Each line in the data above correponds to one email (indexed by k). Index i of a in line k is the coefficient associated with email k in constraint i. c in line k is the coefficient associated with email k in the objective function to be minimized.

vectorB:

{"row":1,"value":2.0}
{"row":2,"value":-1.0}
{"row":3,"value":0.03}

Each line in the data above correponds to one constraint. The value is simply the right-hand side of that constraint.

How to execute the solver?

Here is a step-by-step tutorial on run a moo solver on your machine.

Install Spark

This step is platform-dependent. On OS X, you can install Spark with Homebrew using the following command:

brew install apache-spark

For more information, see the Spark docs.

Get and build the code

./gradlew build

Get the dataset

A sample unit test dataset of MOO has been prepared under directory data/moo.

Run the solver

The solver can be run locally with spark-submit. Below is an example of how to run the solver with specified parameters. (Note: The name of the .jar file on your machine might be slightly different from ./dualip/build/libs/dualip_2.12.jar due to differing version numbers. Please replace the filename with the one on your machine if necessary.)

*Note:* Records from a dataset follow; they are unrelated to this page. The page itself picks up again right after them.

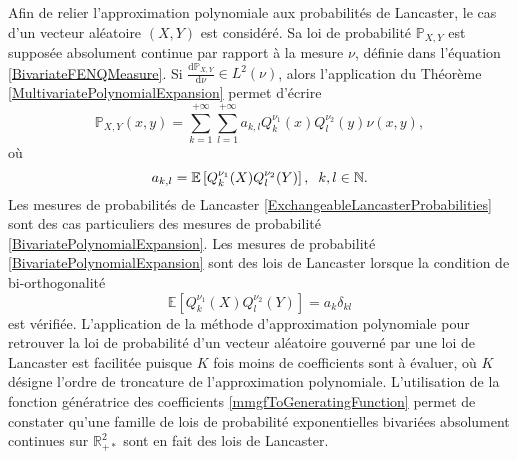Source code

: Afin de relier l'approximation polynomiale aux probabilités de Lancaster, le cas d'un vecteur aléatoire $(X,Y)$ est considéré. Sa loi de probabilité $\mathbb{P}_{X,Y}$ est supposée absolument continue par rapport à la mesure $\nu$, définie dans l'équation \eqref{BivariateFENQMeasure}. Si $\frac{\text{d}\mathbb{P}_{X,Y}}{\text{d}\nu}\in L^{2}(\nu)$, alors l'application du Théorème \ref{MultivariatePolynomialExpansion} permet d'écrire 
\begin{equation}\label{BivariatePolynomialExpansion}
\mathbb{P}_{X,Y}(x,y)=\sum_{k=1}^{+\infty}\sum_{l=1}^{+\infty}a_{k,l}Q_{k}^{\nu_{1}}(x)Q_{l}^{\nu_{2}}(y)\nu(x,y),
\end{equation} 
où
\begin{equation*}
a_{k,l}=\mathbb{E}\left[Q^{\nu_{1}}_{k}(X)Q^{\nu_{2}}_{l}(Y)\right],\hspace{0.2cm} k,l\in\mathbb{N}.
\end{equation*}
Les mesures de probabilités de Lancaster \eqref{ExchangeableLancasterProbabilities} sont des cas particuliers des mesures de probabilité \eqref{BivariatePolynomialExpansion}. Les mesures de probabilité  \eqref{BivariatePolynomialExpansion} sont des lois de Lancaster lorsque la condition de bi-orthogonalité
\begin{equation}
\mathbb{E}\left[Q^{\nu_{1}}_{k}(X)Q^{\nu_{2}}_{l}(Y)\right]=a_{k}\delta_{kl}
\end{equation}
est vérifiée. L'application de la méthode d'approximation polynomiale pour retrouver la loi de probabilité d'un vecteur aléatoire gouverné par une loi de Lancaster est facilitée puisque $K$ fois moins de coefficients sont à évaluer, où $K$ désigne l\rq{}ordre de troncature de l\rq{}approximation polynomiale. L'utilisation de la fonction génératrice des coefficients \eqref{mmgfToGeneratingFunction} permet de constater qu'une famille de lois de probabilité exponentielles bivariées absolument continues sur $\mathbb{R}_{+*}^{2}$ sont en fait des lois de Lancaster.
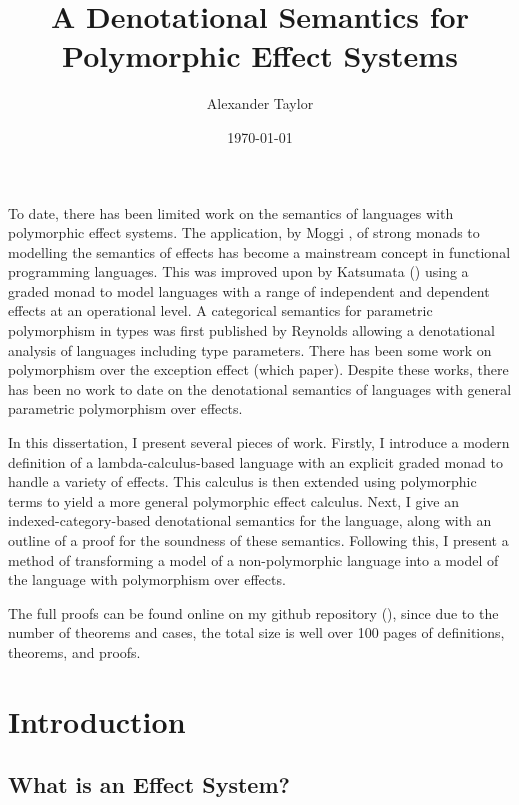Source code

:\documentclass{Report}
\title{A Denotational Semantics for Polymorphic Effect Systems}
\date{\today}
\author{Alexander Taylor}
\begin{document}
\maketitle

\abstract
To date, there has been limited work on the semantics of languages with polymorphic effect systems. The application, by Moggi \cite{MoggiMonads}, of strong monads to modelling the semantics of effects has become a mainstream concept in functional programming languages. This was improved upon by Katsumata (\cite{Katsumata:2014}) using a graded monad to model languages with a range of independent and dependent effects at an operational level. A categorical semantics for parametric polymorphism in types was first published by Reynolds \cite{PLCSemantics} allowing a denotational analysis of languages including type parameters. There has been some work on polymorphism over the exception effect (which paper). Despite these works, there has been no work to date on the denotational semantics of languages with general parametric polymorphism over effects.

In this dissertation, I present several pieces of work. Firstly, I introduce a modern definition of a lambda-calculus-based language with an explicit graded monad to handle a variety of effects. This calculus is then extended using polymorphic terms to yield a more general polymorphic effect calculus. Next, I give an indexed-category-based denotational semantics for the language, along with an outline of a proof for the soundness of these semantics. Following this, I present a method of transforming a model of a non-polymorphic language into a model of the language with polymorphism over effects.

The full proofs can be found online on my github repository (), since due to the number of theorems and cases, the total size is well over 100 pages of definitions, theorems, and proofs.

\tableofcontents

\chapter{Introduction}


\section{What is an Effect System?}
\end{document}
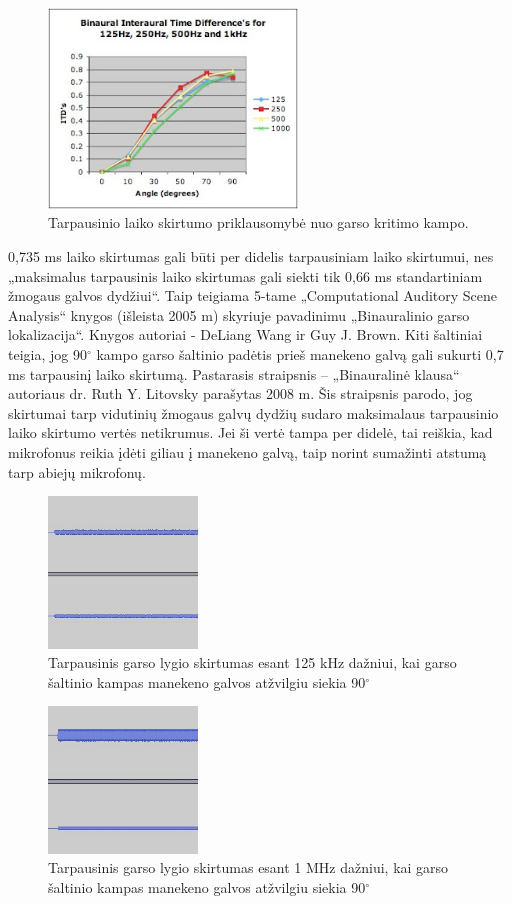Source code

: \documentclass[]{vgtuef}
\begin{document}
\begin{figure}[!ht]
  \centering
  \includegraphics[width=250px]{img/TLS_degree.png}
  \caption{Tarpausinio laiko skirtumo priklausomybė nuo garso kritimo kampo.}
  \label{fig:TLS_degree}
\end{figure}

0,735 ms laiko skirtumas gali būti per didelis tarpausiniam laiko skirtumui, nes „maksimalus tarpausinis laiko skirtumas gali siekti tik 0,66 ms standartiniam žmogaus galvos dydžiui“. Taip teigiama 5-tame „Computational Auditory Scene Analysis“ knygos (išleista 2005 m) skyriuje pavadinimu „Binauralinio garso lokalizacija“. Knygos autoriai - DeLiang Wang ir Guy J. Brown. Kiti šaltiniai teigia, jog 90$^\circ$ kampo garso šaltinio padėtis prieš manekeno galvą gali sukurti 0,7 ms tarpausinį laiko skirtumą. Pastarasis straipsnis – „Binauralinė klausa“ autoriaus dr. Ruth Y. Litovsky parašytas 2008 m. Šis straipsnis parodo, jog skirtumai tarp vidutinių žmogaus galvų dydžių sudaro maksimalaus tarpausinio laiko skirtumo vertės netikrumus. Jei ši vertė tampa per didelė, tai reiškia, kad mikrofonus reikia įdėti giliau į manekeno galvą, taip norint sumažinti atstumą tarp abiejų mikrofonų.

\begin{figure}[!h]
  \centering
  \includegraphics[width=150px]{img/125kHz_TGLS.png}
  \caption{Tarpausinis garso lygio skirtumas esant 125 kHz dažniui, kai garso šaltinio kampas manekeno galvos atžvilgiu siekia 90$^\circ$}
  \label{fig:125kHz_TGLS}
\end{figure}

\begin{figure}[!h]
  \centering
  \includegraphics[width=150px]{img/1000kHz_TGLS.png}
  \caption{Tarpausinis garso lygio skirtumas esant 1 MHz dažniui, kai garso šaltinio kampas manekeno galvos atžvilgiu siekia 90$^\circ$}
  \label{fig:1000kHz_TGLS}
\end{figure}
\end{document}
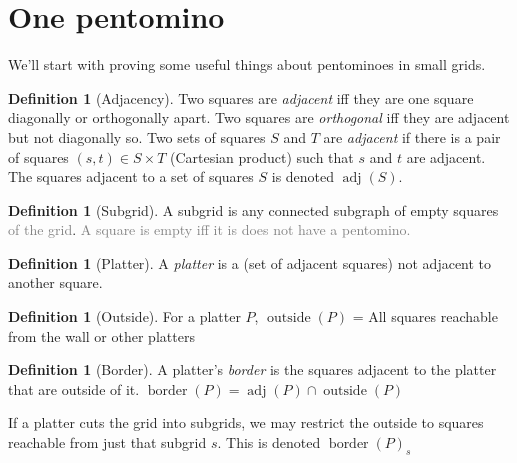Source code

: \documentclass{article}
\theoremstyle{definition}%
\newtheorem{definition}[theorem]{Definition}
\newcommand{\minordetail}[1]{\textcolor{gray}{#1}}
\newcommand{\newterm}[1]{\textit{#1}}
\newcommand{\adj}{\operatorname{adj}}
\newcommand{\border}{\operatorname{border}}
\newcommand{\outside}{\operatorname{outside}}
\begin{document}





\section{One pentomino}

We'll start with proving some useful things about pentominoes in small grids.

\begin{definition}[Adjacency]
Two squares are \newterm{adjacent} iff they are one square diagonally or orthogonally apart. Two squares are \newterm{orthogonal} iff they are adjacent but not diagonally so. Two sets of squares $S$ and $T$ are \newterm{adjacent} if there is a pair of squares $(s, t) \in S \times T$ (Cartesian product) such that $s$ and $t$ are adjacent. The squares adjacent to a set of squares $S$ is denoted $\adj(S)$.
\end{definition}

\begin{definition}[Subgrid]
A subgrid is any connected subgraph of empty squares \minordetail{of the grid}. \minordetail{A square is empty iff it is does not have a pentomino.}
\end{definition}

\begin{definition}[Platter]
A \newterm{platter} is a (set of adjacent squares) not adjacent to another square.%
\end{definition}

\begin{definition}[Outside]
For a platter $P$, $\outside(P)$ = All squares reachable from the wall or other platters
\end{definition}

\begin{definition}[Border]
A platter's \newterm{border} is the squares adjacent to the platter that are outside of it. $\border(P) = \adj(P) \cap \outside(P)$

If a platter cuts the grid into subgrids, we may restrict the outside to squares reachable from just that subgrid $s$. This is denoted $\border(P)_s$
\end{definition}
\end{document}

      $SPARK_HOME/bin/spark-submit --packages org.apache.spark:spark-avro_2.12:3.1.1 \
--class com.linkedin.dualip.solver.LPSolverDriver ./dualip/build/libs/dualip_2.12.jar \
      --driver.objectiveClass com.linkedin.dualip.problem.MooSolverDualObjectiveFunction \
      --driver.solverOutputPath output/moo/ \
      --driver.gamma 1E-6 \
      --driver.outputFormat json \
      --driver.projectionType simplex \
      --input.ACblocksPath data/moo/data.json \
      --input.vectorBPath data/moo/budget.json \
      --input.format json \
      --optimizer.solverType LBFGSB \
      --optimizer.dualTolerance 1E-8 \
      --optimizer.slackTolerance 5E-6 \
      --optimizer.maxIter 100

How to read the results and do inference?

There are two scenarios when reading the results. First, we can use the optimal primal values directly as decision variables. This is useful for a static system or batch processing.

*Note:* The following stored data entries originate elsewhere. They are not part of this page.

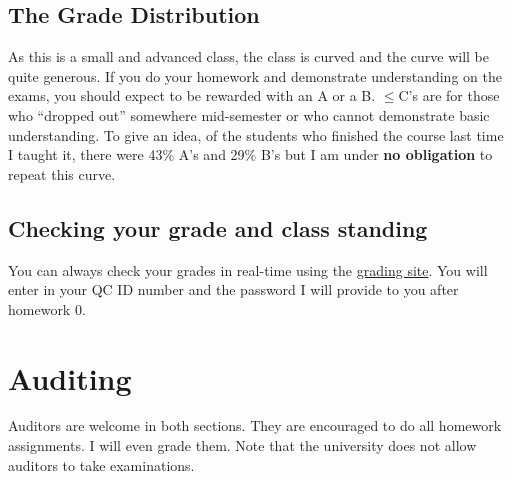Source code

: \documentclass[12pt]{article}
\newcommand{\inred}[1]{\color{red}\textbf{#1} \color{black}}
\newcommand{\qu}[1]{``#1''}
\begin{document}
\subsection*{The Grade Distribution}

As this is a small and advanced class, the class is curved and the curve will be quite generous. If you do your homework and demonstrate understanding on the exams, you should expect to be rewarded with an A or a B. $\leq$C's are for those who \qu{dropped out} somewhere mid-semester or who cannot demonstrate basic understanding. To give an idea, of the students who finished the course last time I taught it, there were 43\% A's and 29\% B's but I am under \inred{no obligation} to repeat this curve.

\subsection*{Checking your grade and class standing}

You can always check your grades in real-time using the \href{http://gradesly.com}{grading site}. You will enter in your QC ID number and the password I will provide to you after homework 0.



\section*{Auditing}

Auditors are welcome in both sections. They are encouraged to do all homework assignments. I will even grade them. Note that the university does not allow auditors to take examinations.
\end{document}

Second, we can use the optimal dual values to recover primal. This is useful when the system is dynamic and there are new items coming in. We can get the primal decision variable \(x_{ij}\) without solving the extreme-scale optimization problem again. This allows us to work in a low-latency environment as required by most internet applications.

Note

The above method for re-using the dual variable works as long as the score distribution of the new items matches that of the old items which were used to solve the MOO problem. To prevent staleness in practice, the optimization problem is re-solved at a regular cadence.